Another set, the Barclays MSCI Sustainability Indices, will only include companies with high ESG ratings determined by MSCI relative to their competitors, which Smith called a “best in class” approach.
The third set, the Barclays MSCI ESG Weighted Indices, will not exclude any companies, but will overweight or underweight issuers within a bond index based on ESG ratings.
Used to Create Products
Institutional investors can use the indices to create investment products, such as exchange-traded funds, separately managed accounts, or structured products, based on ESG factors, the organizations said.
The creation of the indices “shows that there is a strong interest in providing investments that incorporate sustainability factors,” Erica Lasdon, senior sustainability analyst and portfolio team manager at Calvert, told BNA June 11.
Trillium has been using ESG criteria for fixed-income investments for 30 years, and compares the performance of its ESG funds to standard industry benchmarks such as the Barclays Intermediate Government/Credit Index. The new set of indices may allow Trillium to compare directly to ESG indices, Smith said.
Growth of Green Bonds
Part of the motivation for creating the indices, Smith said, may have been the increasing interest by issuers in issuing green bonds, whether related to environmental remediation, water infrastructure projects, or other topics.

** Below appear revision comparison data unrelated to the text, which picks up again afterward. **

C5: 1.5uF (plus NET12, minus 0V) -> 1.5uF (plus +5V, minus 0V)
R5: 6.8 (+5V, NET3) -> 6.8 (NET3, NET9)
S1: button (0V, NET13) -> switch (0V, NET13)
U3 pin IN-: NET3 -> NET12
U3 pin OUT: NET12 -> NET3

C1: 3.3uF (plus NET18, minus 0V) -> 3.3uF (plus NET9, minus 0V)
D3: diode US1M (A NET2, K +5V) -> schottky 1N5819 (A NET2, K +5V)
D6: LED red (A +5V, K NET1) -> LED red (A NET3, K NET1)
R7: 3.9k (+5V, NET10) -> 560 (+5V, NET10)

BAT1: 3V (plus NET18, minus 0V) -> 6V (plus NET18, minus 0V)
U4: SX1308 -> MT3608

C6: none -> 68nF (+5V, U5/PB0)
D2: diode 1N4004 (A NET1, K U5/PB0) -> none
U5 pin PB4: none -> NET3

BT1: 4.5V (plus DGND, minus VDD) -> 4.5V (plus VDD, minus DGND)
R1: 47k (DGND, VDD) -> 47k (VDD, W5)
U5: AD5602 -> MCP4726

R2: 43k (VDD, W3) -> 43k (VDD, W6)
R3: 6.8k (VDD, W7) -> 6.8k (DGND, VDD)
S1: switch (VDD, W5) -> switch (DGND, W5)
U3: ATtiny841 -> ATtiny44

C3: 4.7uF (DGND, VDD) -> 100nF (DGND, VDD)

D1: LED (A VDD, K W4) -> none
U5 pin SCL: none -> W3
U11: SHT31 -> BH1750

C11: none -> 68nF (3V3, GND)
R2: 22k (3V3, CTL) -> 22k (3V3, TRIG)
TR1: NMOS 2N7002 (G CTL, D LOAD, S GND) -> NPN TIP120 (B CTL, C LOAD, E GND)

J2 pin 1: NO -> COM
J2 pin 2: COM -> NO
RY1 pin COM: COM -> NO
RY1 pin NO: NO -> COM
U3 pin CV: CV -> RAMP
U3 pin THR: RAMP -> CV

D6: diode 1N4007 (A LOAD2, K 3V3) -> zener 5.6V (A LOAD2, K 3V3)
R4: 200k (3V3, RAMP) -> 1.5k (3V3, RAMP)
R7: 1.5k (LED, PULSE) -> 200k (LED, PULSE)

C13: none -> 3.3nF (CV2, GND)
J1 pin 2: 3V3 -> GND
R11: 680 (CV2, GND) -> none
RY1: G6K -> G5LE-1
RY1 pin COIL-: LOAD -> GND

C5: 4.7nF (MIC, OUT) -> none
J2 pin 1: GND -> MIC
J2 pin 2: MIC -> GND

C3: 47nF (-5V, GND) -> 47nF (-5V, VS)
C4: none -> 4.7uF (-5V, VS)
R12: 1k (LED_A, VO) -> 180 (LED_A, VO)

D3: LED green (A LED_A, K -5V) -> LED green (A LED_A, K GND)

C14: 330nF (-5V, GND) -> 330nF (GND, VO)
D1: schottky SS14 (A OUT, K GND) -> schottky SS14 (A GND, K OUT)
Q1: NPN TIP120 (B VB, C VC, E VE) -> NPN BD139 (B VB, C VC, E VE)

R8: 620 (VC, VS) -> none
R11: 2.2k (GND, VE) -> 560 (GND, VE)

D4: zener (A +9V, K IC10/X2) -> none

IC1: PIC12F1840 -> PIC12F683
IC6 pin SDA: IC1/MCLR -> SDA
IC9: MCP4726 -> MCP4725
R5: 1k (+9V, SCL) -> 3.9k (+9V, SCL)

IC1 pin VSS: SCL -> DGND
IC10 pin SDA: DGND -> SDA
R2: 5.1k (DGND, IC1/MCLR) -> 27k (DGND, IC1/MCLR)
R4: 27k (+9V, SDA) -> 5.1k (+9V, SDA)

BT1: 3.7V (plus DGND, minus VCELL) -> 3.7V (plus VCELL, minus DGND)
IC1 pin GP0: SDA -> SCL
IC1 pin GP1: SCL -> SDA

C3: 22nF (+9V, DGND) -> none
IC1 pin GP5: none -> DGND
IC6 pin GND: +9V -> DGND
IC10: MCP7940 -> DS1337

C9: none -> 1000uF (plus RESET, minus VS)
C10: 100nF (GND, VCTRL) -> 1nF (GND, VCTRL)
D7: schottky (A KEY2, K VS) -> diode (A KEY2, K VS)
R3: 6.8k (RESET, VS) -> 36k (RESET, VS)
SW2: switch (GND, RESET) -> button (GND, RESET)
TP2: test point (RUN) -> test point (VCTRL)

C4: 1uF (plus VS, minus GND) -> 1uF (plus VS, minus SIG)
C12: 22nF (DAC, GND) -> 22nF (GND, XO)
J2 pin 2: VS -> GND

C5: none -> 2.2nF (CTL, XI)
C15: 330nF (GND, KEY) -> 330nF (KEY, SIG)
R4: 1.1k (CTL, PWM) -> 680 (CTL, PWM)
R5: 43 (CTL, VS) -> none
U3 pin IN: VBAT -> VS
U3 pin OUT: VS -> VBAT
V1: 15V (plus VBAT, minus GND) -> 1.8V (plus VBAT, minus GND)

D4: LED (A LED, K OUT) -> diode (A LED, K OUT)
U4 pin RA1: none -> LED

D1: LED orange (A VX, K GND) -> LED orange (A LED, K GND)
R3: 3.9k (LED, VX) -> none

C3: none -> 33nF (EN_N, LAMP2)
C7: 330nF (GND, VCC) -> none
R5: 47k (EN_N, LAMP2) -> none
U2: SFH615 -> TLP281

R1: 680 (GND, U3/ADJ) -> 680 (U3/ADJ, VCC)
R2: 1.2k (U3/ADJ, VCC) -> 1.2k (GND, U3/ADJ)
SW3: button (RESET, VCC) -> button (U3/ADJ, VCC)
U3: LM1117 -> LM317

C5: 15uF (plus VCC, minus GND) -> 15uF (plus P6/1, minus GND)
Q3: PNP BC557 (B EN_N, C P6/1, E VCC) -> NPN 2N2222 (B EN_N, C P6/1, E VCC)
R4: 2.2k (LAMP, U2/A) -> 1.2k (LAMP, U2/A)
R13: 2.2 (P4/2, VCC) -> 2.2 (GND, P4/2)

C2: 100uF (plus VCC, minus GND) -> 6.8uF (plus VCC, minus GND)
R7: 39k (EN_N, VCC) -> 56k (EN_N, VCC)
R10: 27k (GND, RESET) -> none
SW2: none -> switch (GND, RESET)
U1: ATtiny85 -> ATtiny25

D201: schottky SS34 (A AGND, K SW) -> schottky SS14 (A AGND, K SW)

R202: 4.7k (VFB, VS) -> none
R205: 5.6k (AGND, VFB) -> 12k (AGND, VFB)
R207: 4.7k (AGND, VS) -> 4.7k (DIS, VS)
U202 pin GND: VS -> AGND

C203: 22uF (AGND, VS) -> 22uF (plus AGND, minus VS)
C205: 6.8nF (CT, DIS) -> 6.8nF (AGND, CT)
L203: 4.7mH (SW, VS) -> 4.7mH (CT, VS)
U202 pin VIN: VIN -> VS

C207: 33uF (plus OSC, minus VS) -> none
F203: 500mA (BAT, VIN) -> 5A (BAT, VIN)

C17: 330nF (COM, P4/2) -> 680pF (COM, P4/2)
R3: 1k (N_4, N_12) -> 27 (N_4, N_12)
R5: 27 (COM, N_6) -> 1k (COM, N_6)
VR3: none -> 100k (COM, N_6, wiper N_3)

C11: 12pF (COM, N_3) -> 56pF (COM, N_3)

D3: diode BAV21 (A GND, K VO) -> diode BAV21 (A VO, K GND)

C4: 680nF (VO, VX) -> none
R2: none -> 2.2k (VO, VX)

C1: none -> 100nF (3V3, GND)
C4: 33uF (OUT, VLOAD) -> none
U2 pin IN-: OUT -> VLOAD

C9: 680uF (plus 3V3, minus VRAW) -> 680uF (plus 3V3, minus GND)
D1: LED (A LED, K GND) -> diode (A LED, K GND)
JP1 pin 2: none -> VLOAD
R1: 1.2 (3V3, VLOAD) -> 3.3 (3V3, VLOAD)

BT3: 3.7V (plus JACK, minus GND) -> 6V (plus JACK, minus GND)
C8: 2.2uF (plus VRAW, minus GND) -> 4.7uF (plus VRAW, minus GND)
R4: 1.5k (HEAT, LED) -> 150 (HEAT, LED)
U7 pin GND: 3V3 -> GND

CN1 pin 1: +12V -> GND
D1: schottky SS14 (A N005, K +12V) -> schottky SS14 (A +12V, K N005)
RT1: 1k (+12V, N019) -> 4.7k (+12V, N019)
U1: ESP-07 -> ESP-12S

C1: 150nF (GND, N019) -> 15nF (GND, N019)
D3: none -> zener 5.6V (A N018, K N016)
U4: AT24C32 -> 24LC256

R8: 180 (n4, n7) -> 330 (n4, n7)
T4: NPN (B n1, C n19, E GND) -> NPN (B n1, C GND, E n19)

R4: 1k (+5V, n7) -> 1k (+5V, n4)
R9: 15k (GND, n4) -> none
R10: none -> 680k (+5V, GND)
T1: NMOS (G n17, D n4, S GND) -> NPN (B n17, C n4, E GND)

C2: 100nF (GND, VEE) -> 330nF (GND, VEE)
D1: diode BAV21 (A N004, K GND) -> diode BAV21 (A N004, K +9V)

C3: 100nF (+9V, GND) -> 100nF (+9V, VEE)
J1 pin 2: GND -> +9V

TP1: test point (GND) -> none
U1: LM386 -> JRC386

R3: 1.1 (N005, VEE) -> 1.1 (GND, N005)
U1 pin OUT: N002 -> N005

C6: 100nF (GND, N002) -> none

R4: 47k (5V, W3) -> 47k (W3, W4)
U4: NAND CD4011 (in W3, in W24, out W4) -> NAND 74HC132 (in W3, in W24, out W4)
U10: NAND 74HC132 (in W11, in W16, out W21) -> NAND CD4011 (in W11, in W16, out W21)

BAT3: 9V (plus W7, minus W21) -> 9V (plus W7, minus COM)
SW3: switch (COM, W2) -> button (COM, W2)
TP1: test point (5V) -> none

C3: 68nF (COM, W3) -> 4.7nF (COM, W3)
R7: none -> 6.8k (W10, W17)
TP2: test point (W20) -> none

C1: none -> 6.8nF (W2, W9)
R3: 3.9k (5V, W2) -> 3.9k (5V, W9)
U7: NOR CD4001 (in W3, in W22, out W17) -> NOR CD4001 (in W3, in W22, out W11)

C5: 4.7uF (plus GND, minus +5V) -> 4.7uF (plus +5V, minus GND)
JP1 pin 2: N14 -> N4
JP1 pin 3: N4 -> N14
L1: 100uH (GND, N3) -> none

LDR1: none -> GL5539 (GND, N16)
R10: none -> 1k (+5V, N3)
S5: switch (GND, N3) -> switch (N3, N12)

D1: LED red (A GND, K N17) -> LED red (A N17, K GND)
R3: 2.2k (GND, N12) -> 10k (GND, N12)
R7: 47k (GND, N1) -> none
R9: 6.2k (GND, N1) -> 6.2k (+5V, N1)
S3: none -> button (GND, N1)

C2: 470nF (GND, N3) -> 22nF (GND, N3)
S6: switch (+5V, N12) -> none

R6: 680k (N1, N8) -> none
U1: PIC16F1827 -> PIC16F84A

The World Bank, the International Finance Corp., the Korean Export-Import Bank, and the Commonwealth of Massachusetts have all issued green bonds, she said.
“There will be a growing demand for this kind of index because of the growing demand by issuers and investors of, for example, green bonds,” Smith said.
Sustainability Indices in Equity Market
Sustainability indices for equity investors have existed for several years, including the Dow Jones Sustainability Indices and the FTSE4Good indices.
Interest in ESG indices may have developed first on the equities side because equity investors generally have more leverage to engage with companies on ESG issues through shareholder engagement and other activities, Smith said. Although the fixed-income market is much larger than the equity market in terms of total assets, bonds are not traded as actively as shares, she said.
Lee agreed, saying that historically, attributing performance to ESG factors has been more common in the equity market because equity investments give investors an ownership in the company. “It's easier to take a [socially responsible investing] angle if you are an equity investor,” because an equity investor by definition is part owner, Lee said.
The new bond indices show that investor interest in ESG issues has matured and is increasing beyond the equity market, Lasdon said. “There is an increasing number of products and interest in responsible and sustainable investing, in fixed income and across other asset classes,” she said.
The indices could also shed light on how ESG factors affect corporate performance, Smith said. If you have two indices with the same duration and security structure, such as corporate bonds compared with corporate bonds, using an ESG index could “really help us understand whether the ESG part is contributing in a market environment,” she said.
The New York State Pension Fund, valued at $160 billion, declined comment.
The California Public Employees' Retirement System, the largest public pension fund in the United States with approximately $260 billion in assets, did not immediately respond to a request for comment.